AED TRAINING

Automated External Defibrillator

What is an AED?

AED stands for Automated External Defibrillator. It is a safe and easy to use device that delivers a therapeutic electric shock to the heart as treatment for a victim in Sudden Cardiac Arrest (SCA). AEDs are mobile and often found on the walls of public venues and corporations across America, much like a fire extinguisher.



Why Do We Use AEDs?

During SCA the heart stops suddenly and in 90 percent of the cases the heart goes into a fatal rhythm knows as ventricular fibrillation. The only treatment to correct ventricular fibrillation is to defibrillate by applying an electric shock to the heart. AEDs provide the public with access to defibrillators. They can be used on a victim of any age by people with no medical training. AED training is becoming more common in CPR & First Aid certification classes, CPR renewal classes as well as CPR instructor courses. AED training may even be a requirement when new CPR guidelines are released in 2015.

Brief History of AEDs

Claude Beck, professor at Case Western Reserve University, is considered by many to be the godfather of defibrillation. In 1947 he successfully used an electrical shock to restore a normal rhythm to the heart of a 14 year old boy.

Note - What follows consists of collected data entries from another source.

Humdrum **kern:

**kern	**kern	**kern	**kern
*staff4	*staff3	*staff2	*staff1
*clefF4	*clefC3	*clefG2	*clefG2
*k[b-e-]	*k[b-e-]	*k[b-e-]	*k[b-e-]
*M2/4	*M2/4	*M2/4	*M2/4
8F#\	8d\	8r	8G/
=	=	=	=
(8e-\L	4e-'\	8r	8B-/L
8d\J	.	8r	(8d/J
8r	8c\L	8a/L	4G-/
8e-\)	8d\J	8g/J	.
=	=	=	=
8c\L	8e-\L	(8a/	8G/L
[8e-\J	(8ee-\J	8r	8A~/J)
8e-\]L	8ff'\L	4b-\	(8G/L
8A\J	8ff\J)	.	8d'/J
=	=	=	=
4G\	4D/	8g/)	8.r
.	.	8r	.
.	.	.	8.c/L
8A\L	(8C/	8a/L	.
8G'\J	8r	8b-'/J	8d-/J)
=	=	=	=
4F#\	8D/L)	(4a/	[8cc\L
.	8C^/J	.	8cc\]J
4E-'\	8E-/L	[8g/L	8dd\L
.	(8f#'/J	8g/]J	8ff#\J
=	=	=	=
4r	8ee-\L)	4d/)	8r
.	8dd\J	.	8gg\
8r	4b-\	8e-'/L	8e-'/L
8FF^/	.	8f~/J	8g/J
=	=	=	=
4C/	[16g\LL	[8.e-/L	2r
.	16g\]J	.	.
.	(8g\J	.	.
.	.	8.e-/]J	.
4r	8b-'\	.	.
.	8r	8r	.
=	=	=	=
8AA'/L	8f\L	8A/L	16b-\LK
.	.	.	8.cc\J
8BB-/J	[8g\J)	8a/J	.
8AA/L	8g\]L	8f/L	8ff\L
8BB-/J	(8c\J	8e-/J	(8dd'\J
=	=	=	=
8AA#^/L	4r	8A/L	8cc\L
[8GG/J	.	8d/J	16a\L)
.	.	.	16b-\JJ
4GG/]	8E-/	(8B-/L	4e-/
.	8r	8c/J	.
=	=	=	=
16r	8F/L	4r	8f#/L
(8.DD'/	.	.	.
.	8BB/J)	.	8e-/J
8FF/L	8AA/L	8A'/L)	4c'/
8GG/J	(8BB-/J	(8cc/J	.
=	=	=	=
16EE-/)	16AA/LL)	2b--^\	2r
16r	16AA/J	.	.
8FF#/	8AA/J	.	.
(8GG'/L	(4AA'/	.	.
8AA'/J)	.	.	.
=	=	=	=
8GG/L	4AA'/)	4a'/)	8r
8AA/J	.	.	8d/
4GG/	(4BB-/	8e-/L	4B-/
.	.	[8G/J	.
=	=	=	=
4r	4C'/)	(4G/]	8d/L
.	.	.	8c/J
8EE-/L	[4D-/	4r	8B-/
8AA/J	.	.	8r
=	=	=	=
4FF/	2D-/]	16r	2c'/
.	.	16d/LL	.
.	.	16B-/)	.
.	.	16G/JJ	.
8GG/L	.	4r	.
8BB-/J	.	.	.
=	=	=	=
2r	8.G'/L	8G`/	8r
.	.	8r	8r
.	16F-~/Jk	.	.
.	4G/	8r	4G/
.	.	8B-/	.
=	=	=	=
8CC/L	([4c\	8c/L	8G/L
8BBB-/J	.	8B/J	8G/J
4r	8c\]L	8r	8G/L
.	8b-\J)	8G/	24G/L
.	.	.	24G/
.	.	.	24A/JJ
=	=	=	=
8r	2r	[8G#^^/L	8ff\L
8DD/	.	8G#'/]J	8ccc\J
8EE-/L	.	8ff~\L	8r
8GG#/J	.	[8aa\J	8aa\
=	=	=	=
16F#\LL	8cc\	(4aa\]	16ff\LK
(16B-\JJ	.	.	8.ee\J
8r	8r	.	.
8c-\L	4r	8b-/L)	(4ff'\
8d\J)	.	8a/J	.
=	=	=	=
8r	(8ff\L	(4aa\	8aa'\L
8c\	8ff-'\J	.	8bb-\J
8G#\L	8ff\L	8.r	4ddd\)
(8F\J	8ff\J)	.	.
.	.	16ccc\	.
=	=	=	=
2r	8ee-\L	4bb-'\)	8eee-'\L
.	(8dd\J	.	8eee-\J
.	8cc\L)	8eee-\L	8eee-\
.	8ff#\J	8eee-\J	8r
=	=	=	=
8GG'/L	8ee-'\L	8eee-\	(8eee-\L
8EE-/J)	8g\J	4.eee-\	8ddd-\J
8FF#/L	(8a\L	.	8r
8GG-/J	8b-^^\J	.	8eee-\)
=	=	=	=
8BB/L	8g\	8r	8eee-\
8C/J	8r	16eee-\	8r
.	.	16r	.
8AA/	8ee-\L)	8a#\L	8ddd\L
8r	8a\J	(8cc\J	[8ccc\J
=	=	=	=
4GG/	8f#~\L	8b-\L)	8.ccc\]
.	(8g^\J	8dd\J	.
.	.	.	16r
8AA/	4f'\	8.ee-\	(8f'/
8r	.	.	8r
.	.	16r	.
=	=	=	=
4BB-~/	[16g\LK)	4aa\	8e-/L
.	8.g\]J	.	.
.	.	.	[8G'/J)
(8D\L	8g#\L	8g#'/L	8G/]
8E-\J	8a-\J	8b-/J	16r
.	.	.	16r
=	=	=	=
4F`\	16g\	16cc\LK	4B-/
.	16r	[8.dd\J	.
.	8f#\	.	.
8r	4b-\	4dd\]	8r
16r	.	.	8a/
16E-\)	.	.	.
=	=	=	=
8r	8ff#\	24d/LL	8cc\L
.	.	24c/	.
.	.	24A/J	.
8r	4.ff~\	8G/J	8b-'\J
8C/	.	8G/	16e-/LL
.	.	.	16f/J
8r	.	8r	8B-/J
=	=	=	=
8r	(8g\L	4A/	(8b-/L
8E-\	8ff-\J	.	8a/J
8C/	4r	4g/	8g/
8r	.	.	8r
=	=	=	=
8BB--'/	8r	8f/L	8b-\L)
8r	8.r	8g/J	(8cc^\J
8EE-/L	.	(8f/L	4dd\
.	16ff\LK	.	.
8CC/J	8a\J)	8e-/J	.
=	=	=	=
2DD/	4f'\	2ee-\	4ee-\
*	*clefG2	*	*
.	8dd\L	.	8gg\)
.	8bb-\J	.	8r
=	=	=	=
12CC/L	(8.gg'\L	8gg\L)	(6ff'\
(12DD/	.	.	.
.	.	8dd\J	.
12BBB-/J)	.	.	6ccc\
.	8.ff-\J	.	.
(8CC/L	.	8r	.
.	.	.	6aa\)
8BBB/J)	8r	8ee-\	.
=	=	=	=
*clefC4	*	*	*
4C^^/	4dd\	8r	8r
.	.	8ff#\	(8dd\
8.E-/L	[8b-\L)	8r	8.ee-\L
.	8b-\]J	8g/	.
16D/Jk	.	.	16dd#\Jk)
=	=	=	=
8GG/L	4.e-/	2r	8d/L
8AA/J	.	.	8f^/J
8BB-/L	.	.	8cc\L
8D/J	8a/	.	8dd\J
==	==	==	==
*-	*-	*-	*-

Professor John Anderson, founder of HeartSine Technologies, is credited with creating the first portable defibrillator in 1966 in Belfast. While this unit was portable it was nothing like the AEDs we see today, as it weighed 110 pounds and was charged by a car battery.


It is unclear when exactly the first AED was invented, but it is suggested that Arch Diack, a surgeon out of Portland, Oregon, invented the first unit[ii]. Reports put 1980 as the probable year.